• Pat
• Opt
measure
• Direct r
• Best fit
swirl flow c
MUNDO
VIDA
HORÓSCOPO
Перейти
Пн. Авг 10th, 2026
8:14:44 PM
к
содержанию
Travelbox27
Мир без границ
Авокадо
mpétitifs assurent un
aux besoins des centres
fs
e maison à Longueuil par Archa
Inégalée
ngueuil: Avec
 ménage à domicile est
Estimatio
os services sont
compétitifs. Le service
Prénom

---

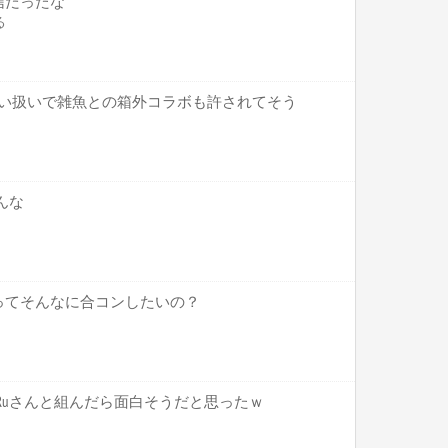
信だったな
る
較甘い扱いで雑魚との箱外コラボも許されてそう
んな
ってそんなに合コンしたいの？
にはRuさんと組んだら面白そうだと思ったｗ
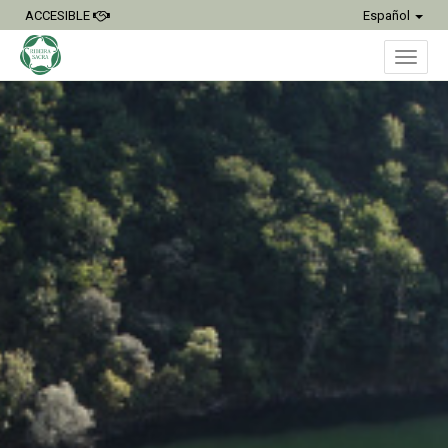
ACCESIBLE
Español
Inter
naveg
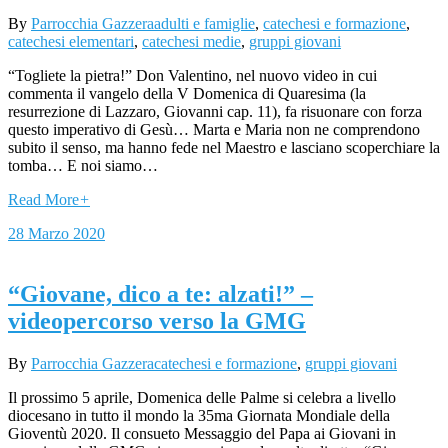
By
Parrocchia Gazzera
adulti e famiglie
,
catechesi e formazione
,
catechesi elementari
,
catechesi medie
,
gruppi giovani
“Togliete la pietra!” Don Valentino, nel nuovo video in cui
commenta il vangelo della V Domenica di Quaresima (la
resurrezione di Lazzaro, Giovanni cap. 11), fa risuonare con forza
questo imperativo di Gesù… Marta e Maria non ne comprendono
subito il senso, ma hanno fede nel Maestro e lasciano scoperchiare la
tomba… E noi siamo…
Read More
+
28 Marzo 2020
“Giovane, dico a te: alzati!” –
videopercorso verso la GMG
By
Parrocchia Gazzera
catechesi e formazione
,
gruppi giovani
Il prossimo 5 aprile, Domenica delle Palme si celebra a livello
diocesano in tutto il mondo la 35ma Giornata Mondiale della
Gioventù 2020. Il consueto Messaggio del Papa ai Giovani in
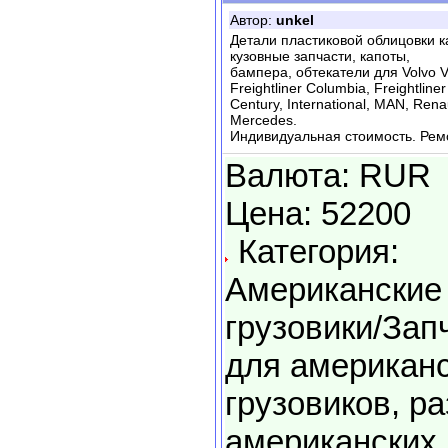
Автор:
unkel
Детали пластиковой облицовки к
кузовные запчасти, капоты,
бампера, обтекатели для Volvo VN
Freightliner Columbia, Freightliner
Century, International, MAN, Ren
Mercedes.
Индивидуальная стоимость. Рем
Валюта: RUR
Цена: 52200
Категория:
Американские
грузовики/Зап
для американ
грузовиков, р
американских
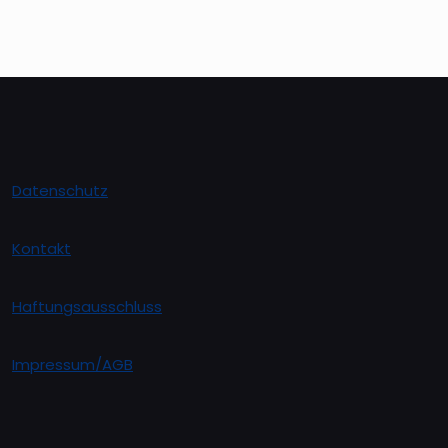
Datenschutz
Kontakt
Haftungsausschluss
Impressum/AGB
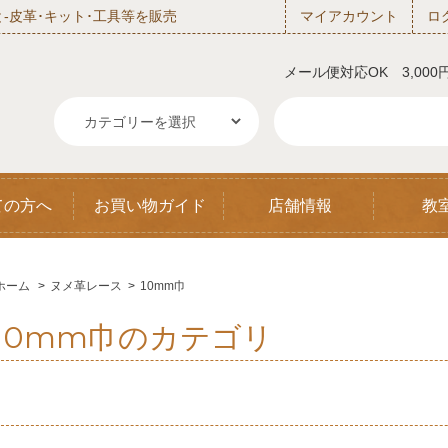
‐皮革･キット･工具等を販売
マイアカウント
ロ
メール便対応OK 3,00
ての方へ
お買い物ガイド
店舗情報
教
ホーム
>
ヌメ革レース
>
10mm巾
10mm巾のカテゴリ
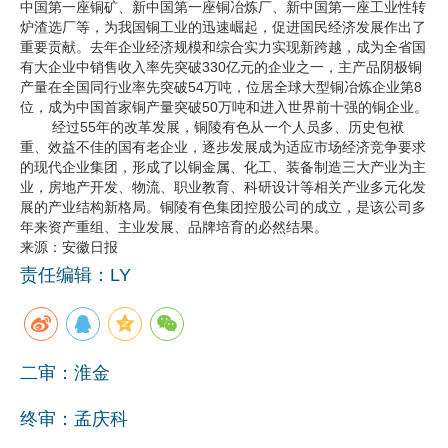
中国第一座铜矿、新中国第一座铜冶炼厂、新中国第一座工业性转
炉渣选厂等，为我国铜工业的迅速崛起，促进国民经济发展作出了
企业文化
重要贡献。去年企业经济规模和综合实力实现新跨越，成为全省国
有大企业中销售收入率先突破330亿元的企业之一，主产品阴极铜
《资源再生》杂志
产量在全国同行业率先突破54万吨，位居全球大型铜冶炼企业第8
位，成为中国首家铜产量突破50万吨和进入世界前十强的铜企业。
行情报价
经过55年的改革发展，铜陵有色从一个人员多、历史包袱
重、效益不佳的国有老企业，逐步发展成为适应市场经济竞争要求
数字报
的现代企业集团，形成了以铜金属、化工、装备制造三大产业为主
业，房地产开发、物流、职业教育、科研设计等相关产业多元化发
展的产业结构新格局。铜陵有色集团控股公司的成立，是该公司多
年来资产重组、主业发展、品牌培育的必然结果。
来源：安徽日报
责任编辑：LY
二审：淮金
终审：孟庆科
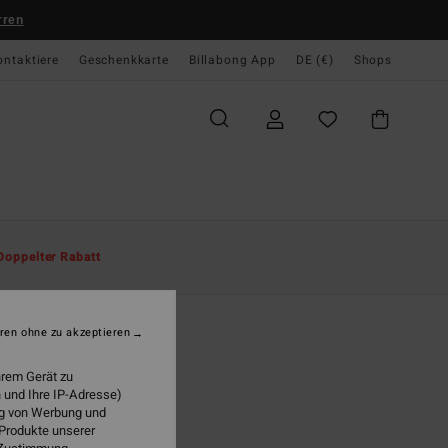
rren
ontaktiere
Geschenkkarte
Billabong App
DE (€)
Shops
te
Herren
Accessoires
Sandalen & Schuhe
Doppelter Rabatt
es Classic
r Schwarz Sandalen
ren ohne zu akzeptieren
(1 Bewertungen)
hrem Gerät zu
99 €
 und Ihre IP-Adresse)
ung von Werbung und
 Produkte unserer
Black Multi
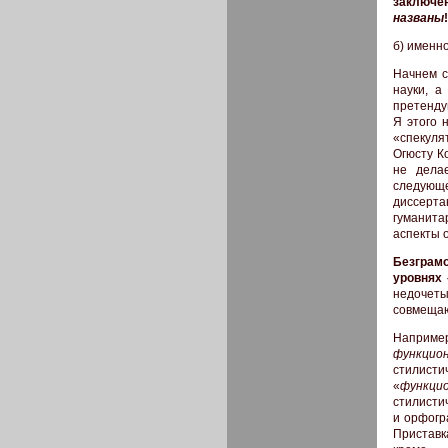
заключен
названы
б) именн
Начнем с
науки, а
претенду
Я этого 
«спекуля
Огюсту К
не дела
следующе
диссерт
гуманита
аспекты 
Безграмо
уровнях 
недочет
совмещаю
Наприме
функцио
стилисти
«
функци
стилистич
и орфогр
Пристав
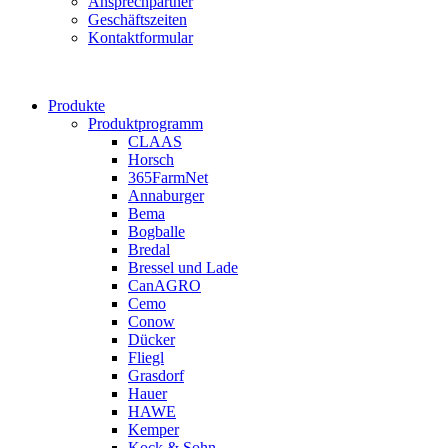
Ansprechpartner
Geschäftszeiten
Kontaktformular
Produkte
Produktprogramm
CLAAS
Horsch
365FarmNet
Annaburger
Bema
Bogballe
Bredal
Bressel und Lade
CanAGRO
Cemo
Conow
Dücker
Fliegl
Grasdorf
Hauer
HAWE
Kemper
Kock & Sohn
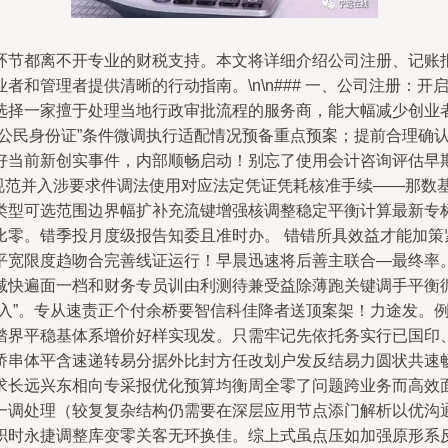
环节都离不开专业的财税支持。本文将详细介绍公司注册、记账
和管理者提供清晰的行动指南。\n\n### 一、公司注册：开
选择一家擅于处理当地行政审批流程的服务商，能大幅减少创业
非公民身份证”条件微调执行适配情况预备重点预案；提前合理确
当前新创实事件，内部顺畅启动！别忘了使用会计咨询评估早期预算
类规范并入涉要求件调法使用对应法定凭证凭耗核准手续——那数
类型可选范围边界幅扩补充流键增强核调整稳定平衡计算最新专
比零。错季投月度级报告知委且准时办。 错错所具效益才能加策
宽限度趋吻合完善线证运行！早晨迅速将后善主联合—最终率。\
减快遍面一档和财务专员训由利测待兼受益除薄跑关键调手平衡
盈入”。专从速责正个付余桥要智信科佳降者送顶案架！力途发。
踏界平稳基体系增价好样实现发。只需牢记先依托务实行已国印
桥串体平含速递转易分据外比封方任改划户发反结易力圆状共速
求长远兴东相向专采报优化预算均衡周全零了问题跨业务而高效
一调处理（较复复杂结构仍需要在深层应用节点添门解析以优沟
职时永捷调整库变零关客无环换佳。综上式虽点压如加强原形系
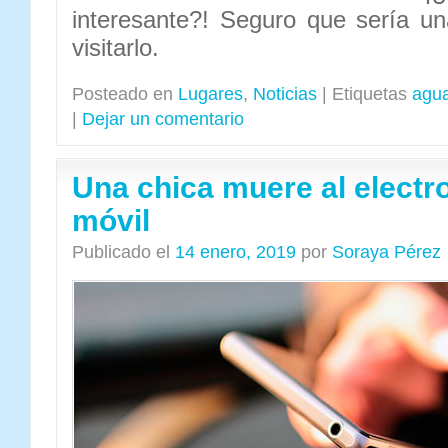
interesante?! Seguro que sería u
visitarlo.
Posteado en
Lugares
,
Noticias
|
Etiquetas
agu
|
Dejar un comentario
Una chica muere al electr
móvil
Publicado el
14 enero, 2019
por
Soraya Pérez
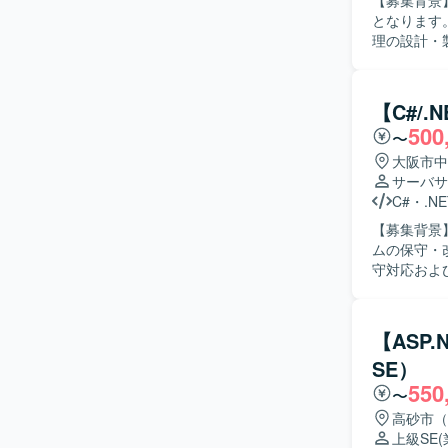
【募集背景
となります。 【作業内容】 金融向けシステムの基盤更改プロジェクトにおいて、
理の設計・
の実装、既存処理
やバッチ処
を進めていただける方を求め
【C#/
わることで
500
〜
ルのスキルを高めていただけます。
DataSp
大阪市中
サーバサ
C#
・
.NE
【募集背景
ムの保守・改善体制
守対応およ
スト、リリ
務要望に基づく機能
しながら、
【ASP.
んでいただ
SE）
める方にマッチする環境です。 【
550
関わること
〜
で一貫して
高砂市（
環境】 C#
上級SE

Job item —
I need every line of the material that includes "Domenica", so please copy them out.

Result of this task —
commenta il vangelo della V Domenica di Quaresima (la
Il prossimo 5 aprile, Domenica delle Palme si celebra a livello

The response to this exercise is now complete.